TEXTO EXTRAÍDO:
================

O capítulo finaliza com uma rodada de bebedeira dos estudantes, que brindam enquanto discutem sobre a vida, as mães, os bebês, o leite materno, a morte, debate esse que Joyce apresenta sem travessões e sem indicar qual o interlocutor da fala.

terça-feira, fevereiro 22, 2011

Intuição - parte 2

Certa vez escrevi no blog sobre a minha intuição. Acredito muito nela, mas tantas vezes teimo em não segui-la e me ferro logo depois. Então... O caso é que minha intuição está apitando agora e dizendo: Tatiana, cuidado com isso aí, não vá por aí, vai dar merda...

Será que eu devo segui-la? Ou esnobá-la mais uma vez?

sexta-feira, fevereiro 18, 2011

King of limbs


Radiohead lançou CD novo. Assim como aconteceu com In rainbows, fiquei meio pé atrás de que este álbum não fosse tão genial quanto os outros, ou até fosse ruim. Foi aí que eu baixei King of limbs e putz! Radiohead continua uma banda fantástica!

================

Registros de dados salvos
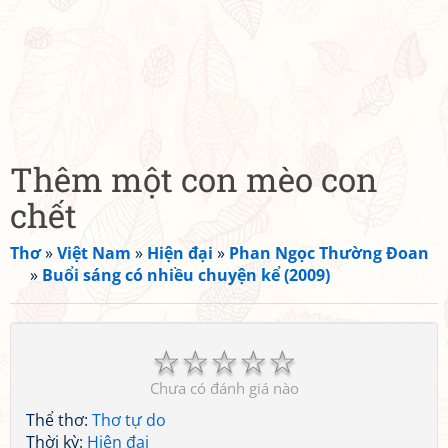
Thêm một con mèo con
chết
Thơ
»
Việt Nam
»
Hiện đại
»
Phan Ngọc Thường Đoan
»
Buổi sáng có nhiều chuyện kể (2009)
☆
☆
☆
☆
☆
Chưa có đánh giá nào
Thể thơ:
Thơ tự do
Thời kỳ:
Hiện đại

================

TAREFAS:
(A) De acordo com o trecho do blog, qual é o nome do CD novo que o Radiohead lançou?
(B) Por favor, dê seguimento ao trecho do blog a partir do ponto em que ele para.
A listagem não tem nenhum papel no que se pede aqui.

RESPOSTAS ABAIXO:
(A) King of limbs.

(B)
Fã do Radiohead há 10 anos, considero essa sem dúvida a minha banda favorita. Penso seriamente em tatuar algo como uma capa de cd deles, ou alguma frase de uma música... Sei que meu amor pela banda, que já vem de longa data, vai durar pra sempre, então me sinto segura pra fazer isso.

E hoje me peguei pensando que com certeza não quero morrer sem ver um show dos caras. Seria uma experiência linda, hipnótica, mágica. Penso que é muito bom ter uma relação afetiva com uma banda como a que eu tenho com o Radiohead e melhor ainda ver um sonho como esse realizado.

Só posso desejar que venham mais e mais álbuns do Radiohead. E se um dia quem sabe eu tiver um filho, ah, ele vai ouvir Radiohead desde a gestação!

E apesar de o primeiro hit lançado pela banda ser Lotus flower, que tem aquele clipe com o Thom Yorke dançando todo esquisito, a música que mais curti foi Little by little... Identificação!

I’m such a tease
And you’re such a flirt
Once you’ve been hurt
You’ve been around enough

quinta-feira, fevereiro 17, 2011

Eu sou uma sereia?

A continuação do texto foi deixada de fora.